Vidisha district (/hi/) is in Madhya Pradesh state, in central India. The city of Vidisha is the administrative headquarters of the district.

==Geography==
The district is bounded by the districts of Ashoknagar to the northeast, Sagar to the east, Raisen to the south, Bhopal to the southwest, and Guna to the northwest.

Vidisha district lies on the Vindhyachal Plateau off the main Vindhyachal Range. The plateau slopes from south to north and is drained by a number of rivers – the Betwa, the Bina and the Sindh. These rivers flow between spur flanges of the Vindhyachal Range, that spread out on the Malwa Plateau.

The district lies between 23^{0} 20’ and 24^{0} 22' north latitudes, and 77^{0}16’ and 78^{0}18’ east longitudes. It covers an area of 7,371 km^{2}.

The district is home to the historic city of Besnagar and the Buddhist stupa at Sanchi.

==History==
Vidisha was the second capital of the Shunga Empire during the later years. The district was created as "Bhilsa District" in 1904 by joining the tehsils of Vidisha (also known as Bhilsa) and Basoda, but not Basoda State, which were then part of Gwalior state. After India's independence in 1947, the former princely state of Gwalior became part of Madhya Bharat state, which was formed in 1948. The Bhilsa District was enlarged in 1949 by the addition of the small princely state of Kurwai State. The district took its present form in 1956, when Madhya Bharat state, Bhopal State, and the tehsil of Sironj, then part of Rajasthan state and previously part of the princely state of Tonk, were both merged into Madhya Pradesh state. Sironj tehsil and the small pargana of Piklone from Bhopal state were merged into Vidisha District.

Information shown —
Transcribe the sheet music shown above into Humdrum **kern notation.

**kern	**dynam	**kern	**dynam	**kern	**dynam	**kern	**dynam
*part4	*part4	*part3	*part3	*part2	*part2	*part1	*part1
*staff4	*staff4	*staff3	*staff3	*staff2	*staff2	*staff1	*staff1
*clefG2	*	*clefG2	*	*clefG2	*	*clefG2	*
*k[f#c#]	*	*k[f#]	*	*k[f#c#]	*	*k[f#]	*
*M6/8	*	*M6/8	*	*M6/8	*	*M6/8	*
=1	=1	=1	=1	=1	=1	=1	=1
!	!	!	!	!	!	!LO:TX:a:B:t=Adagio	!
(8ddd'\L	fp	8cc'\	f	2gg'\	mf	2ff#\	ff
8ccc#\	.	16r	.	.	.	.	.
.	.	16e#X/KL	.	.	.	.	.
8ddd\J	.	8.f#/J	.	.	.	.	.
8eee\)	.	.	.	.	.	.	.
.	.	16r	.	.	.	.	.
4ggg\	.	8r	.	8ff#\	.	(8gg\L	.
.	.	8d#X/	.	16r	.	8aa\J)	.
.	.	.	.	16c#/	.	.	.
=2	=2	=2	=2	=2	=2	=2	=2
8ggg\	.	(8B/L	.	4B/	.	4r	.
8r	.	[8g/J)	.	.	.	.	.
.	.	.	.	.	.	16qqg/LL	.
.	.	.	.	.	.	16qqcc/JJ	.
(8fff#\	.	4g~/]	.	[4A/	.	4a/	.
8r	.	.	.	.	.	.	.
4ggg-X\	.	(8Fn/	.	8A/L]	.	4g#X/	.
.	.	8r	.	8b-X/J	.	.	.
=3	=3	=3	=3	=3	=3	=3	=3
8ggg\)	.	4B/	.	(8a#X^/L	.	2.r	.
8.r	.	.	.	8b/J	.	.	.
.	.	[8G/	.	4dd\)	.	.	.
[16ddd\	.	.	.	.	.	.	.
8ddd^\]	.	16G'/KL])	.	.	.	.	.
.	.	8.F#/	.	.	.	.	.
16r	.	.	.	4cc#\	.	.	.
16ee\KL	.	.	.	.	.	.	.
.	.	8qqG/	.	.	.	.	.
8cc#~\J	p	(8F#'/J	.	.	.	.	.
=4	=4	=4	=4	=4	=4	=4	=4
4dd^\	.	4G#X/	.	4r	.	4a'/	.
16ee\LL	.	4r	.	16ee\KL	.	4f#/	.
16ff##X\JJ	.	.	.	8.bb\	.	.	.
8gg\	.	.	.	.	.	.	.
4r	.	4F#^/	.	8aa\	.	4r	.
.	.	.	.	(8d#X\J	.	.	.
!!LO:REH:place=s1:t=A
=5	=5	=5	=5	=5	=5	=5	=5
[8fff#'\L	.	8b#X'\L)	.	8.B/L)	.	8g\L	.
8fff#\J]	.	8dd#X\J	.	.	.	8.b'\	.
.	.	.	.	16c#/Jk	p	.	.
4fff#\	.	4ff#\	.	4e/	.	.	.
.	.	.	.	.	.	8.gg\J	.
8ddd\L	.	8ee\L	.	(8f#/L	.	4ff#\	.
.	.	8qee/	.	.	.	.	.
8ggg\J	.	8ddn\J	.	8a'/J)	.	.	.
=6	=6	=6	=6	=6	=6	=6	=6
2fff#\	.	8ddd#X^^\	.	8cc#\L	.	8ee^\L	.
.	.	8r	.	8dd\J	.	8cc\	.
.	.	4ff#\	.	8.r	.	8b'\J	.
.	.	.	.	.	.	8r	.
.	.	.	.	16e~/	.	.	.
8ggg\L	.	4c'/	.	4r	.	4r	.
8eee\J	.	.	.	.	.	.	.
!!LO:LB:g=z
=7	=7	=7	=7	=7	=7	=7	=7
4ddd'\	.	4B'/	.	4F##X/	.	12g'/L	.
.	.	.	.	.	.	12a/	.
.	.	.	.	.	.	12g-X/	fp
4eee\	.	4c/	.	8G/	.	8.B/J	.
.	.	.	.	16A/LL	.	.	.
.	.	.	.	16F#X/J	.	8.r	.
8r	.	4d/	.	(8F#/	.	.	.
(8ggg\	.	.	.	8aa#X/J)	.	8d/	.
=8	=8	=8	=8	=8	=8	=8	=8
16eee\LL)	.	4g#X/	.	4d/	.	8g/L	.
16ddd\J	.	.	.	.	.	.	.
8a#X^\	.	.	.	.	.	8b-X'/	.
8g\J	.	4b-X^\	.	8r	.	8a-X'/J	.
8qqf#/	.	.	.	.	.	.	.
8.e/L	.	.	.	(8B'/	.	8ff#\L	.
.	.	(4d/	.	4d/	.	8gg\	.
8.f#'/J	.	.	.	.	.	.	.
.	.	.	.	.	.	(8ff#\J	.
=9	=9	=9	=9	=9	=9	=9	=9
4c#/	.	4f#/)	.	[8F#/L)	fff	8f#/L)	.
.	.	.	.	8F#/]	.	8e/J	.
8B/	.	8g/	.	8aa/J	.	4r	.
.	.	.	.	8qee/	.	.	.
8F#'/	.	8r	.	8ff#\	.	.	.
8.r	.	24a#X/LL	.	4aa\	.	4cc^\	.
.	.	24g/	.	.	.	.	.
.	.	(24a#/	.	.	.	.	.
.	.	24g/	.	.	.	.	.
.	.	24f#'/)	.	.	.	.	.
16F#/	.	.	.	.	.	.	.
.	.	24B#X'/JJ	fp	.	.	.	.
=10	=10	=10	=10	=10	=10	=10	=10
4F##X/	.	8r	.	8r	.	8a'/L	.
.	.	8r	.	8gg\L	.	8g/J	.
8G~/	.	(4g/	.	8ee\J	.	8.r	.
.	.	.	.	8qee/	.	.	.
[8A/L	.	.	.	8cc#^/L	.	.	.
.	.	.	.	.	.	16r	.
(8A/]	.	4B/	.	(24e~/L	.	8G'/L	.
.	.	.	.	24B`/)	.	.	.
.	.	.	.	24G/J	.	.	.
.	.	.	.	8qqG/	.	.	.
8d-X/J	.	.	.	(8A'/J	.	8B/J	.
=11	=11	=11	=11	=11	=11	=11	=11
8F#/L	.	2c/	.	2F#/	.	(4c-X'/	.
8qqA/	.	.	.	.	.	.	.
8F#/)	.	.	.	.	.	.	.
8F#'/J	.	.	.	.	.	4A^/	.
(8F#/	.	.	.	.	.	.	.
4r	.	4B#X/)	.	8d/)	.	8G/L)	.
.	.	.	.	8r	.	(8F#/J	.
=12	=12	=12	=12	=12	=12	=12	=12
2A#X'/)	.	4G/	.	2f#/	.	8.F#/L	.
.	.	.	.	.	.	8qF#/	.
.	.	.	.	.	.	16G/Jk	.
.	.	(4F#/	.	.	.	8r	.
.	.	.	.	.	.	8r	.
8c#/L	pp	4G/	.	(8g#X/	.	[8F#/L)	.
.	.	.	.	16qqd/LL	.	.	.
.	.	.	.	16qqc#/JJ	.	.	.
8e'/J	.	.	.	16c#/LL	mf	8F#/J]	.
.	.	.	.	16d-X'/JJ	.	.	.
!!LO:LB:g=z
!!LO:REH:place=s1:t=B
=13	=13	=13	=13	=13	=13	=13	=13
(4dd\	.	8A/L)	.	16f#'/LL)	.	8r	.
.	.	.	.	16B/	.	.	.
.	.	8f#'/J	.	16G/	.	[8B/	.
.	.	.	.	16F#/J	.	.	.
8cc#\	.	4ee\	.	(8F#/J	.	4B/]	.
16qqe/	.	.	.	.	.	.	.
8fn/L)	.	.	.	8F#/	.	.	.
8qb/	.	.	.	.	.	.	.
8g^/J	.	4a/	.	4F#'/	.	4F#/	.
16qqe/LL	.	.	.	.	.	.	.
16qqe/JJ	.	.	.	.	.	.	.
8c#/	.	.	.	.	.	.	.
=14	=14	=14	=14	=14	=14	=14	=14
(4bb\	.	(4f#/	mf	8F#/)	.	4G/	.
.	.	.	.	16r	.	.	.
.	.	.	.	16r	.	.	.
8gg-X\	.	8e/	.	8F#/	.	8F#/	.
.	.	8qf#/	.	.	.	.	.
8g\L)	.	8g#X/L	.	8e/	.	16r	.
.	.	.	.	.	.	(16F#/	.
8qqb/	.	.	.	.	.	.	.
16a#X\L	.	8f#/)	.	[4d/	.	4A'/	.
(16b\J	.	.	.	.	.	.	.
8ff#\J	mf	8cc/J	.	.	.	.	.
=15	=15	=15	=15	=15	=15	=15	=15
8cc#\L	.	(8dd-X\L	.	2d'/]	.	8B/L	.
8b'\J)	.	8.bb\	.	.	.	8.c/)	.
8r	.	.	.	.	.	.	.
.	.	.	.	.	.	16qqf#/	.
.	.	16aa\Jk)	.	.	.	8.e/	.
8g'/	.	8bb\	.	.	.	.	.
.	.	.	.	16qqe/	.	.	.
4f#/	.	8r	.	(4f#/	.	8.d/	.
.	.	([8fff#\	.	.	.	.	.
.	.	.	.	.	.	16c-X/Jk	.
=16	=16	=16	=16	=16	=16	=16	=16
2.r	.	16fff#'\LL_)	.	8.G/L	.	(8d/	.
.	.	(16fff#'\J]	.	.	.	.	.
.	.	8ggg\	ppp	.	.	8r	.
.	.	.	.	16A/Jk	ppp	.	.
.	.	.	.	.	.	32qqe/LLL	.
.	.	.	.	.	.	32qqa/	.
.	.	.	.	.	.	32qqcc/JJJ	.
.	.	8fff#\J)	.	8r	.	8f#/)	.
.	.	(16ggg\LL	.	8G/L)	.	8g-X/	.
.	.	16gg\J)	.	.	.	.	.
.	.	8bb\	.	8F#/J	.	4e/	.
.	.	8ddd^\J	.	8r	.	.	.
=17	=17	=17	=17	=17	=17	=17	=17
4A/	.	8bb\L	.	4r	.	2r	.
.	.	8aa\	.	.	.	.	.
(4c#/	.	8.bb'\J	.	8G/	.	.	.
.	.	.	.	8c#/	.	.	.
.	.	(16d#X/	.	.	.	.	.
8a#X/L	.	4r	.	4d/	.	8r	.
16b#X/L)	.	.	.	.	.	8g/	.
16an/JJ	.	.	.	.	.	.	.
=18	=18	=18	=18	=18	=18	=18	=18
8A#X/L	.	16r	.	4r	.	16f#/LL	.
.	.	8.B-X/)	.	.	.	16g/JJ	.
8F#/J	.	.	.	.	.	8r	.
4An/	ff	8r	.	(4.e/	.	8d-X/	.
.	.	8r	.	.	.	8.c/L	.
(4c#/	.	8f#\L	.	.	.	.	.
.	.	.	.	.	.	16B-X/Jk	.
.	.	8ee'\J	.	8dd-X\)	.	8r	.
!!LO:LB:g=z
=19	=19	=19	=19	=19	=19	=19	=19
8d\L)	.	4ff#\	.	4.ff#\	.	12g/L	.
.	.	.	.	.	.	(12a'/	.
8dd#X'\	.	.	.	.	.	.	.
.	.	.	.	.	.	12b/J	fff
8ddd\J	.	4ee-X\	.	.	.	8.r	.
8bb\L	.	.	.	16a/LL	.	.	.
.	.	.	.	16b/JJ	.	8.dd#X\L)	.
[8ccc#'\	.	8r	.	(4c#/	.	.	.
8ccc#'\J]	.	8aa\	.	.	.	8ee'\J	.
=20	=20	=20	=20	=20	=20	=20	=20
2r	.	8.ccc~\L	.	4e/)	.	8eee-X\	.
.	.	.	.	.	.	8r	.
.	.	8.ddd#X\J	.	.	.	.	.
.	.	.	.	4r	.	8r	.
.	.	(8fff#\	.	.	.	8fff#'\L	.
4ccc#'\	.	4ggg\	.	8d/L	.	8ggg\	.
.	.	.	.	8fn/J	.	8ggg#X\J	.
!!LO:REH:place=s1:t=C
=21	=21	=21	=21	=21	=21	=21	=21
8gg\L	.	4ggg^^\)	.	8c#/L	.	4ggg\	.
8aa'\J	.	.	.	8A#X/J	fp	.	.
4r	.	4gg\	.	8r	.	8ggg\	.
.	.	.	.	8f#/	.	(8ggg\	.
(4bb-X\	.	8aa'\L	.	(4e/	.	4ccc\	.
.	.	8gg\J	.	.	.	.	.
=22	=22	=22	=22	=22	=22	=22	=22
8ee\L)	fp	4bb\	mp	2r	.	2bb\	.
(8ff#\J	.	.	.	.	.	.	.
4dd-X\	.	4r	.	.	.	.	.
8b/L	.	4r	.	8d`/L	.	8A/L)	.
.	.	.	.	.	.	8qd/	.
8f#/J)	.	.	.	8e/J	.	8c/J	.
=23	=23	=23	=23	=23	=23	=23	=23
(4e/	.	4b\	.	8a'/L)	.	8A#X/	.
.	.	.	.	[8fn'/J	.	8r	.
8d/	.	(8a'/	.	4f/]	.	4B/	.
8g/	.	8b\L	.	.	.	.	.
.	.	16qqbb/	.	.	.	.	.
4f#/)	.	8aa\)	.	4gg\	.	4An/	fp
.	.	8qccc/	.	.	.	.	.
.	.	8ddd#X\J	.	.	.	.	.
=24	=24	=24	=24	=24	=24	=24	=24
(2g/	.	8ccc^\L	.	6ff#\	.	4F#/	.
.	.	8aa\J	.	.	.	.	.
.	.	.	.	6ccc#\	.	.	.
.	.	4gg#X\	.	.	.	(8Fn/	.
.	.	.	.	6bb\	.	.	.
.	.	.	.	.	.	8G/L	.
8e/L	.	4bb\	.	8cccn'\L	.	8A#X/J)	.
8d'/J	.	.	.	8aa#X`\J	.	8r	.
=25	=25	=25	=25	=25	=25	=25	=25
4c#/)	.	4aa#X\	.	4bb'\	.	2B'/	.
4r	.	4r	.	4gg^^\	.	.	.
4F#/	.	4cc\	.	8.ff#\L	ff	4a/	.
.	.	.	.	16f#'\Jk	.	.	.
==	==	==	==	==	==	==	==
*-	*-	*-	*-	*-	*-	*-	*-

About this exercise —
Reproduce word for word everything from "Vidisha district (/hi/)" down to "stupa at Sanchi." in the Vidisha district passage above.

Task solution —
Vidisha district (/hi/) is in Madhya Pradesh state, in central India. The city of Vidisha is the administrative headquarters of the district.

==Geography==
The district is bounded by the districts of Ashoknagar to the northeast, Sagar to the east, Raisen to the south, Bhopal to the southwest, and Guna to the northwest.

Vidisha district lies on the Vindhyachal Plateau off the main Vindhyachal Range. The plateau slopes from south to north and is drained by a number of rivers – the Betwa, the Bina and the Sindh. These rivers flow between spur flanges of the Vindhyachal Range, that spread out on the Malwa Plateau.

The district lies between 23^{0} 20’ and 24^{0} 22' north latitudes, and 77^{0}16’ and 78^{0}18’ east longitudes. It covers an area of 7,371 km^{2}.

The district is home to the historic city of Besnagar and the Buddhist stupa at Sanchi.